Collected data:
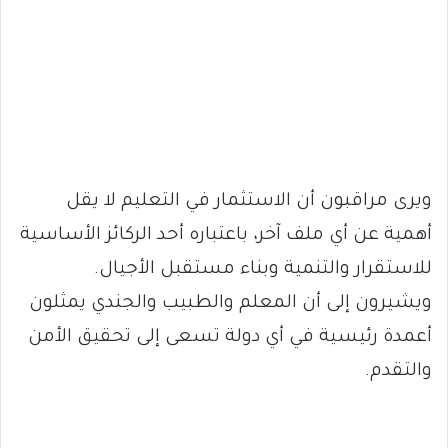
ويرى مراقبون أن الاستثمار في التعليم لا يقل
أهمية عن أي ملف آخر، باعتباره أحد الركائز الأساسية
للاستقرار والتنمية وبناء مستقبل الأجيال.
ويشيرون إلى أن المعلم والطبيب والجندي يمثلون
أعمدة رئيسية في أي دولة تسعى إلى تحقيق الأمن
والتقدم.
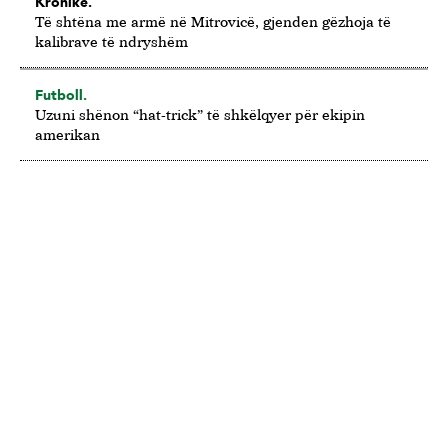
Kronikë.
Të shtëna me armë në Mitrovicë, gjenden gëzhoja të
kalibrave të ndryshëm
Futboll.
Uzuni shënon “hat-trick” të shkëlqyer për ekipin
amerikan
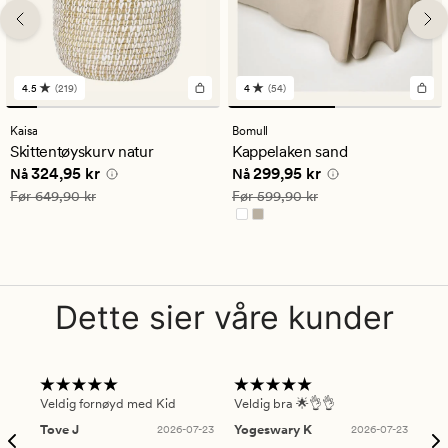
4.5
(219)
4
(54)
219
54
anmeldelser
anmeldelser
med
med
Kaisa
Bomull
en
en
Skittentøyskurv natur
Kappelaken sand
gjennomsnittlig
gjennomsnittlig
Nåværende pris
324,95 kr
Nåværende pris
299,95 kr
324,95 kr
299,95 kr
vurdering
vurdering
Nå
Nå
på
på
Vanlig pris
649,90 kr
Vanlig pris
599,90 kr
Før
649,90 kr
Før
599,90 kr
4.5
4
Dette sier våre kunder
Veldig fornøyd med Kid
Veldig bra 🌟👌👌
Gre
Tove J
2026-07-23
Yogeswary K
2026-07-23
An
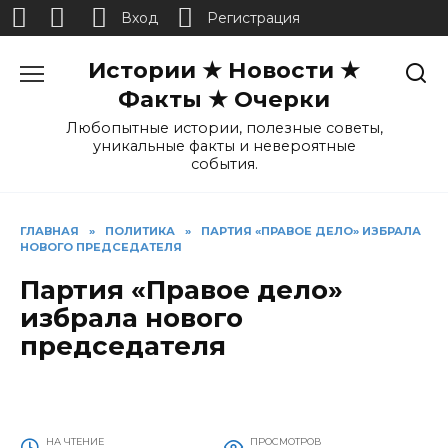
Вход
Регистрация
Перейти
Истории ★ Новости ★
к
содержанию
Факты ★ Очерки
Любопытные истории, полезные советы,
уникальные факты и невероятные
события.
ГЛАВНАЯ
»
ПОЛИТИКА
»
ПАРТИЯ «ПРАВОЕ ДЕЛО» ИЗБРАЛА
НОВОГО ПРЕДСЕДАТЕЛЯ
Партия «Правое дело»
избрала нового
председателя
НА ЧТЕНИЕ
ПРОСМОТРОВ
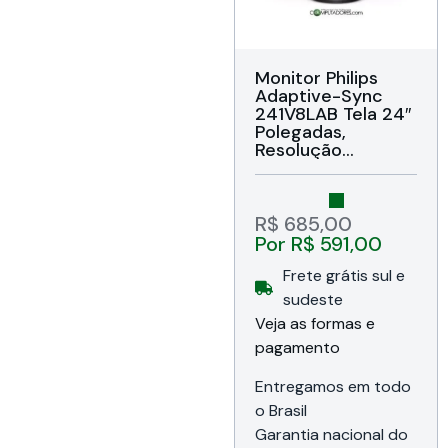
Monitor Philips
Adaptive-Sync
241V8LAB Tela 24″
Polegadas,
Resolução
1920×1080 pixels,
Resposta 1 ms,
Contraste 4000:1,
Brilho 250cd/m²,
R$
685,00
DisplayPort / VESA
Por
R$
591,00
/ HDMI / Slot para
Trava de
Frete grátis sul e
Segurança, Bivolt ,
sudeste
Garantia e suporte
Veja as formas e
de 12 meses da
Philips do Brasil
pagamento
Entregamos em todo
o Brasil
Garantia nacional do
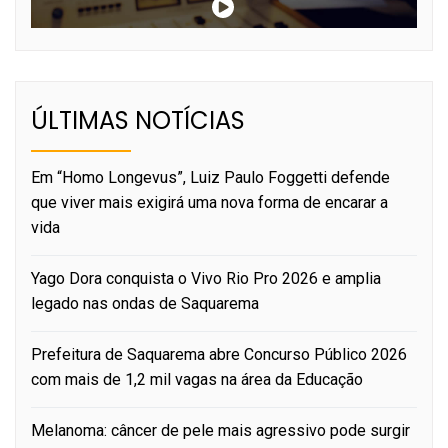
ÚLTIMAS NOTÍCIAS
Em “Homo Longevus”, Luiz Paulo Foggetti defende
que viver mais exigirá uma nova forma de encarar a
vida
Yago Dora conquista o Vivo Rio Pro 2026 e amplia
legado nas ondas de Saquarema
Prefeitura de Saquarema abre Concurso Público 2026
com mais de 1,2 mil vagas na área da Educação
Melanoma: câncer de pele mais agressivo pode surgir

_TO DO_. Only a number is expected: the count of lines in the data that contain the word "Saquarema".

_EXPECTED ANSWER_. 2